A morning of squalls and rainbows. We walked across Bradnor Hill an hour after dawn when the sun, for the first time this year, felt warm and inviting. Fifteen minutes into the walk the first squall scudded across the common. Rain, sleet, a few pillowy flakes of snow. Then back to sun. Looking down at the line of Offa’s Dyke on Herrock Hill rainbows began to appear as if beamed out of the dyke itself. Sun spears striated through storm clouds, the hills glowed beneath stage lights, then the curtains were drawn again, everything going dark. The ground transformed from slate to emerald to slate. Golden plovers glittered against blue clouds. Skylarks rose and dived. There are more here than anywhere else I know, their songs continually resonating, even drowning out the low roar of jet engines.
Along the edge of the common is an old stone wall, half collapsed in places, thorn trees growing out of the foundations, barbed wire taught between posts trailing flags of dirty wool. Over the wall is a row of fields sloping down to the Offa’s Dyke path and the foot of Rushock Hill. The fields are usually full of ewes and their lambs at this time of year, but at the moment they’re empty, the farmer preferring to keep his stock in the less exposed fields in the valley bottom. Two crows flew east to west, dark as death against a silver curtain of rain. And then another dark shape, flitting low, turning and turning back. A swallow. I’ve never witnessed swallows this early in the year around here.
In the past few days I’ve seen the first insects start to emerge. A bumblebee snoozy in the woods, sleepwalking back to its hollow in a tree stump. And another in the ivy, also looking bewildered, as if this wasn’t the world it expected to wake up to. And now the gnats are beginning to swarm in the woods, clouds of them in the sheltered places, away from the eddying wind. Everything so wet - they’ll breed and breed. Still, I don’t know if there’s food enough yet for a swallow, emaciated after its 6000 mile migration. It’s arrived at the edge of the turning season, at the edge of the great migration out of Africa.

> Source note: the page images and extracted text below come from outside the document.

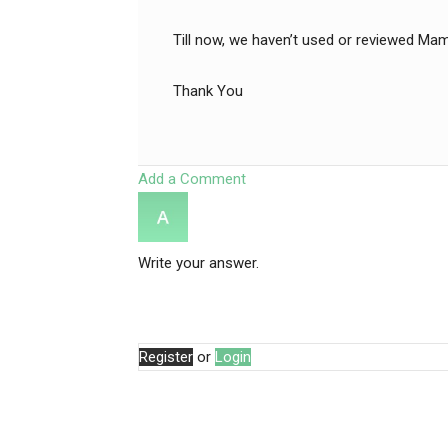
Till now, we haven’t used or reviewed Mam
Thank You
Add a Comment
Write your answer.
Register
or
Login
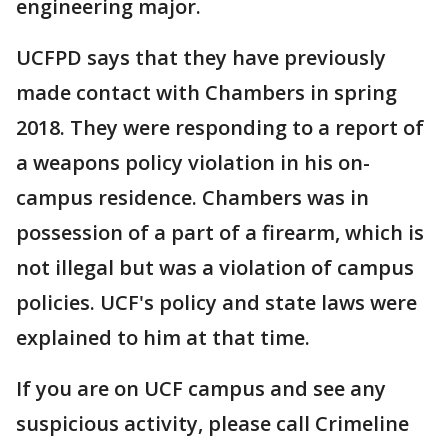
engineering major.
UCFPD says that they have previously
made contact with Chambers in spring
2018. They were responding to a report of
a weapons policy violation in his on-
campus residence. Chambers was in
possession of a part of a firearm, which is
not illegal but was a violation of campus
policies. UCF's policy and state laws were
explained to him at that time.
If you are on UCF campus and see any
suspicious activity, please call Crimeline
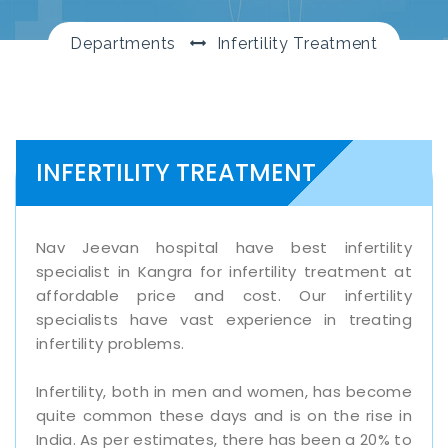
Departments
Infertility Treatment
INFERTILITY TREATMENT
Nav Jeevan hospital have best infertility
specialist in Kangra for infertility treatment at
affordable price and cost. Our infertility
specialists have vast experience in treating
infertility problems.
Infertility, both in men and women, has become
quite common these days and is on the rise in
India. As per estimates, there has been a 20% to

I have to admit to being conflicted about travel. I’ve been lucky enough to see some amazing places in my life, but for over a decade I’ve refused to fly. Now I’m a professional writer and artist, which means I own a car which can barely be relied upon to reach the end of our yard, never mind another country (and here is where I remind you that you can upgrade to a paid subscription with just a click). But the main reason for the inner conflict is the fact that most of the people I’ve met on my travels, the residents, rarely go more than a few miles from their birthplace. We westerners arrive in their homelands, breeze around like we own the place, then go home with our cameras and smart phones loaded with images to show at dinner parties or on our Instagram accounts. As far as I can tell all we contribute to the world while travelling is a small amount of foreign currency and a lot of carbon dioxide. As the thinker I value above most, Steven Jenkinson, says. “If you want to help these places, stay home.”
But some forms of travel are wonder projects. I remember the first time I visited Morocco, arriving in Marrakech late in the evening and walking into the Jemaa el-Fnaa. The smell of the desert. Kitchen fires and torchlight, acrobats, snake charmers, medicine men, crazed beggars. The next morning I watched the light come up over the Atlas Mountains, the rocky edge of the Sahara, their peaks snow covered. There are so many worlds folded into our world. I’d love to see them all.